Data for the task:
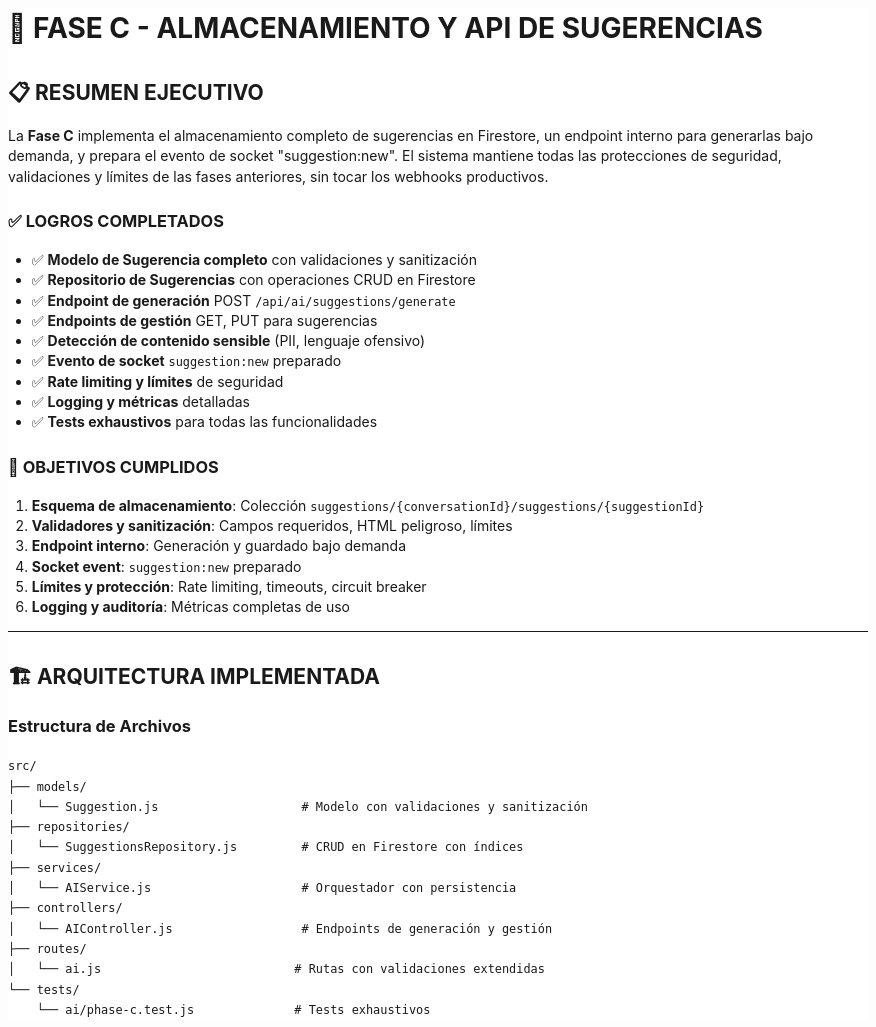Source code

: # 🤖 **FASE C - ALMACENAMIENTO Y API DE SUGERENCIAS**

## 📋 **RESUMEN EJECUTIVO**

La **Fase C** implementa el almacenamiento completo de sugerencias en Firestore, un endpoint interno para generarlas bajo demanda, y prepara el evento de socket "suggestion:new". El sistema mantiene todas las protecciones de seguridad, validaciones y límites de las fases anteriores, sin tocar los webhooks productivos.

### ✅ **LOGROS COMPLETADOS**

- ✅ **Modelo de Sugerencia completo** con validaciones y sanitización
- ✅ **Repositorio de Sugerencias** con operaciones CRUD en Firestore
- ✅ **Endpoint de generación** POST `/api/ai/suggestions/generate`
- ✅ **Endpoints de gestión** GET, PUT para sugerencias
- ✅ **Detección de contenido sensible** (PII, lenguaje ofensivo)
- ✅ **Evento de socket** `suggestion:new` preparado
- ✅ **Rate limiting y límites** de seguridad
- ✅ **Logging y métricas** detalladas
- ✅ **Tests exhaustivos** para todas las funcionalidades

### 🎯 **OBJETIVOS CUMPLIDOS**

1. **Esquema de almacenamiento**: Colección `suggestions/{conversationId}/suggestions/{suggestionId}`
2. **Validadores y sanitización**: Campos requeridos, HTML peligroso, límites
3. **Endpoint interno**: Generación y guardado bajo demanda
4. **Socket event**: `suggestion:new` preparado
5. **Límites y protección**: Rate limiting, timeouts, circuit breaker
6. **Logging y auditoría**: Métricas completas de uso

---

## 🏗️ **ARQUITECTURA IMPLEMENTADA**

### **Estructura de Archivos**

```
src/
├── models/
│   └── Suggestion.js                    # Modelo con validaciones y sanitización
├── repositories/
│   └── SuggestionsRepository.js         # CRUD en Firestore con índices
├── services/
│   └── AIService.js                     # Orquestador con persistencia
├── controllers/
│   └── AIController.js                  # Endpoints de generación y gestión
├── routes/
│   └── ai.js                           # Rutas con validaciones extendidas
└── tests/
    └── ai/phase-c.test.js              # Tests exhaustivos
```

Work instructions: Return only the lines running from the top of the data to the line that holds "### ✅ **LOGROS COMPLETADOS**". Include both of those lines, but skip the pictures.

Exercise solution:
Source code

: # 🤖 **FASE C - ALMACENAMIENTO Y API DE SUGERENCIAS**

## 📋 **RESUMEN EJECUTIVO**

La **Fase C** implementa el almacenamiento completo de sugerencias en Firestore, un endpoint interno para generarlas bajo demanda, y prepara el evento de socket "suggestion:new". El sistema mantiene todas las protecciones de seguridad, validaciones y límites de las fases anteriores, sin tocar los webhooks productivos.

### ✅ **LOGROS COMPLETADOS**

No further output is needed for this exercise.